**Document extract:**
Start of Block
Thursday, January 31, 2008

Advice for (Prospective) Graduate Students

A topic that is being increasingly covered in TCS blogs is that of giving advice to (prospective) graduate students and beginning researchers. (See, for instance, here, here or here.) This is a welcome development, and a very good way of using the medium for the benefit of an important component of our research community. (After all, young researchers are the future of research, aren't they?) In fact, I have no problem in admitting that I enjoy reading those blog posts or anything similar myself. I feel that I am still learning on the job every day, and that those pieces of advice remind me of things that I should keep in mind, but that I tend (consciously or unconsciously) to "forget". After all,

Advice is what we ask for when we already know the answer but wish we didn’t. (Erica Jong)

The latest few words of advice on research for graduate students I read have been penned down by Fan Chung. She addresses mostly combinatorialists, but what she says applies equally well to theoretical computer scientists at large. I like the fact that she stresses the collaborative nature of the research enterprise, and that she embraces one of my favourite hobby horses, viz. the Hardy-Littlewood rule: authors are alphabetically ordered and everyone gets an equal share of credit. She adds:

The one who has worked the most has learned the most and is therefore in the best position to write more papers on the topic.

(I had never thought in these terms myself, but yes that's true.) She also writes:

If you have any bad feeling about sharing the work or the credit, don't collaborate. In mathematics, it is quite okay to do your research independently. (Unlike other areas, you are not obliged to include the person who fund your research.) If the collaboration already has started, the Hardy-Littlewood rule says that it stays a joint work even if the contribution is not of the same proportion. You have a choice of not to collaborate the next time. (If you have many ideas, one paper doesn't matter. If you don't have many ideas, then it really doesn't matter.) You might miss the opportunity for collaboration which can enhance your research and enrich your life. Such opportunity is actually not so easy to cultivate but worth all the efforts involved.
End of Block
**Exercise prompt:** Reproduce word for word everything in the blog post on advice for graduate students above from "Advice for (Prospective)" down to "didn’t. (Erica Jong)".

**Data section:**
Start of Block
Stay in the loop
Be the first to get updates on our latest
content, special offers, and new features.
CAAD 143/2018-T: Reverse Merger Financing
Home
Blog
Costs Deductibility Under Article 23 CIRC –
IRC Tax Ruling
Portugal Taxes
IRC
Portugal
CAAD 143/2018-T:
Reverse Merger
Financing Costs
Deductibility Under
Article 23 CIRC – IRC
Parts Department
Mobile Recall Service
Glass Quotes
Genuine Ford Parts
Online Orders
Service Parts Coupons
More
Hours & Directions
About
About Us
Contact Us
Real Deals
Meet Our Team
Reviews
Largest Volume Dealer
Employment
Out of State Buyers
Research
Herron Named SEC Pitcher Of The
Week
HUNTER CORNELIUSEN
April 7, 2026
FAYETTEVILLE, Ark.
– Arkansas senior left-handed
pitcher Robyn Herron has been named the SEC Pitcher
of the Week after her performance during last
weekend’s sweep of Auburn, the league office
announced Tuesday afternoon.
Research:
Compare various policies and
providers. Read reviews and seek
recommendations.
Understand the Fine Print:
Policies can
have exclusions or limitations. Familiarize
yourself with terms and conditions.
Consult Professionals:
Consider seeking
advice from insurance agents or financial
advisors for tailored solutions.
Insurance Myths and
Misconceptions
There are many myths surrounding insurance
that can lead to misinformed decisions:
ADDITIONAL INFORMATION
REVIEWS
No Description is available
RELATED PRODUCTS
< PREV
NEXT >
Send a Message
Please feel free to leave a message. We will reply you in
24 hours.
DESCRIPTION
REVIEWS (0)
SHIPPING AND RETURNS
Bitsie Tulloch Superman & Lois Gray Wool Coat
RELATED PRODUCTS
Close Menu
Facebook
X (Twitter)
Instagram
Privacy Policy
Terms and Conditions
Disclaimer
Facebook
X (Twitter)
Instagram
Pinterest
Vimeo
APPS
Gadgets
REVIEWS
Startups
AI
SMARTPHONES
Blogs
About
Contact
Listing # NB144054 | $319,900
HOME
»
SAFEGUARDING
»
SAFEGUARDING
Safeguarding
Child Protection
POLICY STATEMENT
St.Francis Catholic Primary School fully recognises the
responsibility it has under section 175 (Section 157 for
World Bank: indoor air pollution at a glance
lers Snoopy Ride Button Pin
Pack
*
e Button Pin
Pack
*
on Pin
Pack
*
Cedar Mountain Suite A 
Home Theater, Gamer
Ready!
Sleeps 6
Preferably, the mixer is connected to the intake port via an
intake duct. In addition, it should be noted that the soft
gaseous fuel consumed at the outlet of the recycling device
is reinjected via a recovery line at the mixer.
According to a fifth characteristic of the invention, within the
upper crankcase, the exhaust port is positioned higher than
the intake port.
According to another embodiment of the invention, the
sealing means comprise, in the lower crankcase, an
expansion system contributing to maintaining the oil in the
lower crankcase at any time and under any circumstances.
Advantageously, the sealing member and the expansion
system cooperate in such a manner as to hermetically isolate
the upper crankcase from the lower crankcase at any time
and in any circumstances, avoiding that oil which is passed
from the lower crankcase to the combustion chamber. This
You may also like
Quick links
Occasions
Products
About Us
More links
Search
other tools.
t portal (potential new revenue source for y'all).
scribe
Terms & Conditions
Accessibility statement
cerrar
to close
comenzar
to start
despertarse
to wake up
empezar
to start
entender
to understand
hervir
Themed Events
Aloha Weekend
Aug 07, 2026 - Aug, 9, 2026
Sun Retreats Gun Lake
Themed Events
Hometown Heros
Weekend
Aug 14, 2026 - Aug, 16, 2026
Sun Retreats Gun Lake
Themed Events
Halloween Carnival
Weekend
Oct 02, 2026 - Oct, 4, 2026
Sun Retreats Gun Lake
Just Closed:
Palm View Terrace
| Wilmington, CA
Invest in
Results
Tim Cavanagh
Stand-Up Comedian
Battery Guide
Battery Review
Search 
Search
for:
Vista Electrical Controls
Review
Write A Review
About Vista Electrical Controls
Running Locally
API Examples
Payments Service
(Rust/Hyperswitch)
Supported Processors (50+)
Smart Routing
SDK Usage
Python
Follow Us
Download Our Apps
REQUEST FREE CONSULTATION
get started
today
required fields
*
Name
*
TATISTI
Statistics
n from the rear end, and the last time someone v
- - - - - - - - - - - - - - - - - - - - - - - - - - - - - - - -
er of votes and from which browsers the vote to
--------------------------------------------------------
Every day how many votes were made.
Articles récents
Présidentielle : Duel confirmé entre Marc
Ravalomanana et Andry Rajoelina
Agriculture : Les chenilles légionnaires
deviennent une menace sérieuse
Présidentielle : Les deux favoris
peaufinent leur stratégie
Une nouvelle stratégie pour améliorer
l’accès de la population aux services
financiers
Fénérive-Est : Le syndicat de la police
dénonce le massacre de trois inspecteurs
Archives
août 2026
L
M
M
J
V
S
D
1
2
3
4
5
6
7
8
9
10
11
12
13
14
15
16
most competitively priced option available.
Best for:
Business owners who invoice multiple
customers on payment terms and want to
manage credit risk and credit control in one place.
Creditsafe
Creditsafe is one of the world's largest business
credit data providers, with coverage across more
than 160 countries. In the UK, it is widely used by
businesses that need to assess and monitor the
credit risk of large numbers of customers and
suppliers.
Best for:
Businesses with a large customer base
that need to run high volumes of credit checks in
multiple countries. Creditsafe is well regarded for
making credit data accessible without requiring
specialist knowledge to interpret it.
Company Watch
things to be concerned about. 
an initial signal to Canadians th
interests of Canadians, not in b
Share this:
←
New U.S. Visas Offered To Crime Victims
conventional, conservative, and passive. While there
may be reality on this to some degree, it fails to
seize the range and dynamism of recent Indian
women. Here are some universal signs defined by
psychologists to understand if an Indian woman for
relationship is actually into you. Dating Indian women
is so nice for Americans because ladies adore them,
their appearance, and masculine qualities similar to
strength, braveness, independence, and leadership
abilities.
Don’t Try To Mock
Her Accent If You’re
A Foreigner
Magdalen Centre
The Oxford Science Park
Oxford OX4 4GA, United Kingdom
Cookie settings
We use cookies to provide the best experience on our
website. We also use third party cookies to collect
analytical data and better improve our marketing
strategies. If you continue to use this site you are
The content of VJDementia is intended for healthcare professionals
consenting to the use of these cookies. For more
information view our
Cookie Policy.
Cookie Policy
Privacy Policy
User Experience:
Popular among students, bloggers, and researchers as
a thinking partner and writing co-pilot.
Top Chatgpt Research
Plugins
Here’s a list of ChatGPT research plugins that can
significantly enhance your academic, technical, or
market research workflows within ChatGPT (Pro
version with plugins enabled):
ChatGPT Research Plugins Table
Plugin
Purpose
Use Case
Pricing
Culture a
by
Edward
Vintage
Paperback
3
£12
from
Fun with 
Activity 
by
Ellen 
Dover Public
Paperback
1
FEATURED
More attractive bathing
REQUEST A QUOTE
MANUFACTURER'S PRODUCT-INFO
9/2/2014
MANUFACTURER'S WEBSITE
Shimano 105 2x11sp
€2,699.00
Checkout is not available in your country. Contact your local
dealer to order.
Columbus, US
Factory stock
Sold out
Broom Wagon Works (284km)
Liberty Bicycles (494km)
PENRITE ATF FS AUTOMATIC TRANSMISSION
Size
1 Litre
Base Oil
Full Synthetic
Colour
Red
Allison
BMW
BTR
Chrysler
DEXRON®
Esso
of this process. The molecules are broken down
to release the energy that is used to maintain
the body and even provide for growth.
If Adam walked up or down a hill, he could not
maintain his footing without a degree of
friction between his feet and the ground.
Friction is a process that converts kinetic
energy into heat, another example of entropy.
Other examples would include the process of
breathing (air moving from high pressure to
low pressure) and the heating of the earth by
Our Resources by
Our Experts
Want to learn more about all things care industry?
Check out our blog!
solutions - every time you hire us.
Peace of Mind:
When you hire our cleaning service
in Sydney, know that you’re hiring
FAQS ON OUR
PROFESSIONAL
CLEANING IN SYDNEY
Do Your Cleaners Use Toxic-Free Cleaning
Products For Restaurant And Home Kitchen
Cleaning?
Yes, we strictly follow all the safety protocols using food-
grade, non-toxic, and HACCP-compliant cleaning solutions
End of Block
**Your response:**
Advice for (Prospective) Graduate Students

A topic that is being increasingly covered in TCS blogs is that of giving advice to (prospective) graduate students and beginning researchers. (See, for instance, here, here or here.) This is a welcome development, and a very good way of using the medium for the benefit of an important component of our research community. (After all, young researchers are the future of research, aren't they?) In fact, I have no problem in admitting that I enjoy reading those blog posts or anything similar myself. I feel that I am still learning on the job every day, and that those pieces of advice remind me of things that I should keep in mind, but that I tend (consciously or unconsciously) to "forget". After all,

Advice is what we ask for when we already know the answer but wish we didn’t. (Erica Jong)